## Aim of the task
Output every line of the records below as a JSON array of strings, one string per line, with blank lines left out.

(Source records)
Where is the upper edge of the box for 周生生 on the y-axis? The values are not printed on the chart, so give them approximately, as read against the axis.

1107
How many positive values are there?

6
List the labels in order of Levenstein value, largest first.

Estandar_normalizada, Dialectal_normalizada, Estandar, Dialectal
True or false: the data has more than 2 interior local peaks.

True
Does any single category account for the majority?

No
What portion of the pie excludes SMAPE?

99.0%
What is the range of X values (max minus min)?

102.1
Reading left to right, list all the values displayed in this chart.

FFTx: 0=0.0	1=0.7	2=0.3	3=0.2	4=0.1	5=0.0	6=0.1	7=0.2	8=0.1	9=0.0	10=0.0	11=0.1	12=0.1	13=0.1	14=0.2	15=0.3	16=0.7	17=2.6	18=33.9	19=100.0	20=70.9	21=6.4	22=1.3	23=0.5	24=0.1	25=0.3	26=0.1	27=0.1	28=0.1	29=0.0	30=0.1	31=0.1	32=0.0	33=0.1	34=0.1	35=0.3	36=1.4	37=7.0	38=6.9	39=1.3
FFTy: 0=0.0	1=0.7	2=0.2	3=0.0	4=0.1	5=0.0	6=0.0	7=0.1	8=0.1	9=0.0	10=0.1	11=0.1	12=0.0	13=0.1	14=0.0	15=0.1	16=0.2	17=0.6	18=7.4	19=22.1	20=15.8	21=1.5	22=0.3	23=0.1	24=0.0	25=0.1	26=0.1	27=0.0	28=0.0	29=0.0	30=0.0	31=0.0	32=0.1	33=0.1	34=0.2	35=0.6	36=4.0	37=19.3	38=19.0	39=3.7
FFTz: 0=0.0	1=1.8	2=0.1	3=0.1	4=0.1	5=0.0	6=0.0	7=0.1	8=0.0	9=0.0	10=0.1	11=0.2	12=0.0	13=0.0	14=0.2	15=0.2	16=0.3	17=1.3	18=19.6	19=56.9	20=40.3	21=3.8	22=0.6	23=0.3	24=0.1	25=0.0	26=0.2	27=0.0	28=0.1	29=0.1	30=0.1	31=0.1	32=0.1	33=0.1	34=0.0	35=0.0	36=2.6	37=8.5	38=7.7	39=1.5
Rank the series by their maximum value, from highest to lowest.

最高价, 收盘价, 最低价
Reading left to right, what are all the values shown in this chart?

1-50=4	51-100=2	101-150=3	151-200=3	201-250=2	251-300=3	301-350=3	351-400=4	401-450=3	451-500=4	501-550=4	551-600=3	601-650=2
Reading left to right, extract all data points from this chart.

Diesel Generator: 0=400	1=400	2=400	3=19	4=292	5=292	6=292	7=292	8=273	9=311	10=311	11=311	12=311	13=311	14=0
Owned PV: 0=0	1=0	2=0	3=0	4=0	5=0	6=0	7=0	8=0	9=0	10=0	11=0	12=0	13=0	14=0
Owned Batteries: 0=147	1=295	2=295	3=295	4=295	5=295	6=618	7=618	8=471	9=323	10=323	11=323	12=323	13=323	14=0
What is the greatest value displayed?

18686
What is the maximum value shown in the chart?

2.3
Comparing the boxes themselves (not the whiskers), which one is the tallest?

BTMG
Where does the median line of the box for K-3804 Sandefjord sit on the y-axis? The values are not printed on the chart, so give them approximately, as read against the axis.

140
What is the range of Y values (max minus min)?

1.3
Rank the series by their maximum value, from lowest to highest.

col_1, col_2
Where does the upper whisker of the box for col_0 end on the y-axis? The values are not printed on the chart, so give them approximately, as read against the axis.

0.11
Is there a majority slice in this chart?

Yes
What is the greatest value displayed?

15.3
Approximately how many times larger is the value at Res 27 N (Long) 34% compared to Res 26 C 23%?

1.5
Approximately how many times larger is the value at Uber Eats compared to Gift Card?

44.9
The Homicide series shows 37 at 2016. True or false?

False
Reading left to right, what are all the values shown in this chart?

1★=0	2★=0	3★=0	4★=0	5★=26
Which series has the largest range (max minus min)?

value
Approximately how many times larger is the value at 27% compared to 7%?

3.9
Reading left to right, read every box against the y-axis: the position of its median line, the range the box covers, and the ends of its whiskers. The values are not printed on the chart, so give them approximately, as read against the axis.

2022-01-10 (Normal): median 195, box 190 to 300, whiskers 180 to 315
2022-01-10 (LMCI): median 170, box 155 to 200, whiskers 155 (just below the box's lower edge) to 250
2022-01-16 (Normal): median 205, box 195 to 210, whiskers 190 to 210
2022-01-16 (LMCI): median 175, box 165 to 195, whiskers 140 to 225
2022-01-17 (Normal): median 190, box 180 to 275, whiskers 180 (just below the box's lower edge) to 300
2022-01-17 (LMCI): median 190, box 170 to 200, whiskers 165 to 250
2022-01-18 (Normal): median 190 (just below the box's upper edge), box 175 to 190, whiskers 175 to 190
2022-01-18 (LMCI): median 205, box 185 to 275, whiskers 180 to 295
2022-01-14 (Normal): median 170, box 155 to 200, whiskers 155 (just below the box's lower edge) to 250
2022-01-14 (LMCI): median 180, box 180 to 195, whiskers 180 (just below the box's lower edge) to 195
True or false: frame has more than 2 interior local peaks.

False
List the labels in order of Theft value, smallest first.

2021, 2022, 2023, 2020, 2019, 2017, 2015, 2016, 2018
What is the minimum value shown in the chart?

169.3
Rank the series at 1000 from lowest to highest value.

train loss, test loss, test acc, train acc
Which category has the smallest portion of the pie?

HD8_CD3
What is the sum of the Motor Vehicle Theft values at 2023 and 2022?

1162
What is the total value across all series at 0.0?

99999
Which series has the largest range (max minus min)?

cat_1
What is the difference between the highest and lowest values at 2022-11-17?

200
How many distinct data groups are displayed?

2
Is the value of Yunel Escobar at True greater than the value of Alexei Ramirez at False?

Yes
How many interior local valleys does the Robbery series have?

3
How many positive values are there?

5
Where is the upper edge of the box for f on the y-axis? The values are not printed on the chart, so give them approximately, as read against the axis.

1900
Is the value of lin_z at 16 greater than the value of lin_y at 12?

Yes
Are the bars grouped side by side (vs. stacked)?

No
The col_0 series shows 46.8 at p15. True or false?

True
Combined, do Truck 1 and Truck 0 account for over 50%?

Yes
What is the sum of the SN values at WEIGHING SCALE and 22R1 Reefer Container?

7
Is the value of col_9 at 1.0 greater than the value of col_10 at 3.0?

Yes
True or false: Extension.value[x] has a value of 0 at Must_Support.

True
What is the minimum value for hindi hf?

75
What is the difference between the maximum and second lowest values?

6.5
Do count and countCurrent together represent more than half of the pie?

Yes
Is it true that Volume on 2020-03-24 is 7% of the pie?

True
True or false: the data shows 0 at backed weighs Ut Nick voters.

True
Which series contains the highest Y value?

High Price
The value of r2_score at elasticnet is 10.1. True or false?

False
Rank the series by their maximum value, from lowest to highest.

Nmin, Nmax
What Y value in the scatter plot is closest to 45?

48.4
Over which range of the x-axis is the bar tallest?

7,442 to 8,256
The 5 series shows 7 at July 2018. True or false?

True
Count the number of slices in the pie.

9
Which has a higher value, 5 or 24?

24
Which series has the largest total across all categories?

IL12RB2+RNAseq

## Written reply
[
  "Where is the upper edge of the box for 周生生 on the y-axis? The values are not printed on the chart, so give them approximately, as read against the axis.",
  "1107",
  "How many positive values are there?",
  "6",
  "List the labels in order of Levenstein value, largest first.",
  "Estandar_normalizada, Dialectal_normalizada, Estandar, Dialectal",
  "True or false: the data has more than 2 interior local peaks.",
  "True",
  "Does any single category account for the majority?",
  "No",
  "What portion of the pie excludes SMAPE?",
  "99.0%",
  "What is the range of X values (max minus min)?",
  "102.1",
  "Reading left to right, list all the values displayed in this chart.",
  "FFTx: 0=0.0\t1=0.7\t2=0.3\t3=0.2\t4=0.1\t5=0.0\t6=0.1\t7=0.2\t8=0.1\t9=0.0\t10=0.0\t11=0.1\t12=0.1\t13=0.1\t14=0.2\t15=0.3\t16=0.7\t17=2.6\t18=33.9\t19=100.0\t20=70.9\t21=6.4\t22=1.3\t23=0.5\t24=0.1\t25=0.3\t26=0.1\t27=0.1\t28=0.1\t29=0.0\t30=0.1\t31=0.1\t32=0.0\t33=0.1\t34=0.1\t35=0.3\t36=1.4\t37=7.0\t38=6.9\t39=1.3",
  "FFTy: 0=0.0\t1=0.7\t2=0.2\t3=0.0\t4=0.1\t5=0.0\t6=0.0\t7=0.1\t8=0.1\t9=0.0\t10=0.1\t11=0.1\t12=0.0\t13=0.1\t14=0.0\t15=0.1\t16=0.2\t17=0.6\t18=7.4\t19=22.1\t20=15.8\t21=1.5\t22=0.3\t23=0.1\t24=0.0\t25=0.1\t26=0.1\t27=0.0\t28=0.0\t29=0.0\t30=0.0\t31=0.0\t32=0.1\t33=0.1\t34=0.2\t35=0.6\t36=4.0\t37=19.3\t38=19.0\t39=3.7",
  "FFTz: 0=0.0\t1=1.8\t2=0.1\t3=0.1\t4=0.1\t5=0.0\t6=0.0\t7=0.1\t8=0.0\t9=0.0\t10=0.1\t11=0.2\t12=0.0\t13=0.0\t14=0.2\t15=0.2\t16=0.3\t17=1.3\t18=19.6\t19=56.9\t20=40.3\t21=3.8\t22=0.6\t23=0.3\t24=0.1\t25=0.0\t26=0.2\t27=0.0\t28=0.1\t29=0.1\t30=0.1\t31=0.1\t32=0.1\t33=0.1\t34=0.0\t35=0.0\t36=2.6\t37=8.5\t38=7.7\t39=1.5",
  "Rank the series by their maximum value, from highest to lowest.",
  "最高价, 收盘价, 最低价",
  "Reading left to right, what are all the values shown in this chart?",
  "1-50=4\t51-100=2\t101-150=3\t151-200=3\t201-250=2\t251-300=3\t301-350=3\t351-400=4\t401-450=3\t451-500=4\t501-550=4\t551-600=3\t601-650=2",
  "Reading left to right, extract all data points from this chart.",
  "Diesel Generator: 0=400\t1=400\t2=400\t3=19\t4=292\t5=292\t6=292\t7=292\t8=273\t9=311\t10=311\t11=311\t12=311\t13=311\t14=0",
  "Owned PV: 0=0\t1=0\t2=0\t3=0\t4=0\t5=0\t6=0\t7=0\t8=0\t9=0\t10=0\t11=0\t12=0\t13=0\t14=0",
  "Owned Batteries: 0=147\t1=295\t2=295\t3=295\t4=295\t5=295\t6=618\t7=618\t8=471\t9=323\t10=323\t11=323\t12=323\t13=323\t14=0",
  "What is the greatest value displayed?",
  "18686",
  "What is the maximum value shown in the chart?",
  "2.3",
  "Comparing the boxes themselves (not the whiskers), which one is the tallest?",
  "BTMG",
  "Where does the median line of the box for K-3804 Sandefjord sit on the y-axis? The values are not printed on the chart, so give them approximately, as read against the axis.",
  "140",
  "What is the range of Y values (max minus min)?",
  "1.3",
  "Rank the series by their maximum value, from lowest to highest.",
  "col_1, col_2",
  "Where does the upper whisker of the box for col_0 end on the y-axis? The values are not printed on the chart, so give them approximately, as read against the axis.",
  "0.11",
  "Is there a majority slice in this chart?",
  "Yes",
  "What is the greatest value displayed?",
  "15.3",
  "Approximately how many times larger is the value at Res 27 N (Long) 34% compared to Res 26 C 23%?",
  "1.5",
  "Approximately how many times larger is the value at Uber Eats compared to Gift Card?",
  "44.9",
  "The Homicide series shows 37 at 2016. True or false?",
  "False",
  "Reading left to right, what are all the values shown in this chart?",
  "1★=0\t2★=0\t3★=0\t4★=0\t5★=26",
  "Which series has the largest range (max minus min)?",
  "value",
  "Approximately how many times larger is the value at 27% compared to 7%?",
  "3.9",
  "Reading left to right, read every box against the y-axis: the position of its median line, the range the box covers, and the ends of its whiskers. The values are not printed on the chart, so give them approximately, as read against the axis.",
  "2022-01-10 (Normal): median 195, box 190 to 300, whiskers 180 to 315",
  "2022-01-10 (LMCI): median 170, box 155 to 200, whiskers 155 (just below the box's lower edge) to 250",
  "2022-01-16 (Normal): median 205, box 195 to 210, whiskers 190 to 210",
  "2022-01-16 (LMCI): median 175, box 165 to 195, whiskers 140 to 225",
  "2022-01-17 (Normal): median 190, box 180 to 275, whiskers 180 (just below the box's lower edge) to 300",
  "2022-01-17 (LMCI): median 190, box 170 to 200, whiskers 165 to 250",
  "2022-01-18 (Normal): median 190 (just below the box's upper edge), box 175 to 190, whiskers 175 to 190",
  "2022-01-18 (LMCI): median 205, box 185 to 275, whiskers 180 to 295",
  "2022-01-14 (Normal): median 170, box 155 to 200, whiskers 155 (just below the box's lower edge) to 250",
  "2022-01-14 (LMCI): median 180, box 180 to 195, whiskers 180 (just below the box's lower edge) to 195",
  "True or false: frame has more than 2 interior local peaks.",
  "False",
  "List the labels in order of Theft value, smallest first.",
  "2021, 2022, 2023, 2020, 2019, 2017, 2015, 2016, 2018",
  "What is the minimum value shown in the chart?",
  "169.3",
  "Rank the series at 1000 from lowest to highest value.",
  "train loss, test loss, test acc, train acc",
  "Which category has the smallest portion of the pie?",
  "HD8_CD3",
  "What is the sum of the Motor Vehicle Theft values at 2023 and 2022?",
  "1162",
  "What is the total value across all series at 0.0?",
  "99999",
  "Which series has the largest range (max minus min)?",
  "cat_1",
  "What is the difference between the highest and lowest values at 2022-11-17?",
  "200",
  "How many distinct data groups are displayed?",
  "2",
  "Is the value of Yunel Escobar at True greater than the value of Alexei Ramirez at False?",
  "Yes",
  "How many interior local valleys does the Robbery series have?",
  "3",
  "How many positive values are there?",
  "5",
  "Where is the upper edge of the box for f on the y-axis? The values are not printed on the chart, so give them approximately, as read against the axis.",
  "1900",
  "Is the value of lin_z at 16 greater than the value of lin_y at 12?",
  "Yes",
  "Are the bars grouped side by side (vs. stacked)?",
  "No",
  "The col_0 series shows 46.8 at p15. True or false?",
  "True",
  "Combined, do Truck 1 and Truck 0 account for over 50%?",
  "Yes",
  "What is the sum of the SN values at WEIGHING SCALE and 22R1 Reefer Container?",
  "7",
  "Is the value of col_9 at 1.0 greater than the value of col_10 at 3.0?",
  "Yes",
  "True or false: Extension.value[x] has a value of 0 at Must_Support.",
  "True",
  "What is the minimum value for hindi hf?",
  "75",
  "What is the difference between the maximum and second lowest values?",
  "6.5",
  "Do count and countCurrent together represent more than half of the pie?",
  "Yes",
  "Is it true that Volume on 2020-03-24 is 7% of the pie?",
  "True",
  "True or false: the data shows 0 at backed weighs Ut Nick voters.",
  "True",
  "Which series contains the highest Y value?",
  "High Price",
  "The value of r2_score at elasticnet is 10.1. True or false?",
  "False",
  "Rank the series by their maximum value, from lowest to highest.",
  "Nmin, Nmax",
  "What Y value in the scatter plot is closest to 45?",
  "48.4",
  "Over which range of the x-axis is the bar tallest?",
  "7,442 to 8,256",
  "The 5 series shows 7 at July 2018. True or false?",
  "True",
  "Count the number of slices in the pie.",
  "9",
  "Which has a higher value, 5 or 24?",
  "24",
  "Which series has the largest total across all categories?",
  "IL12RB2+RNAseq"
]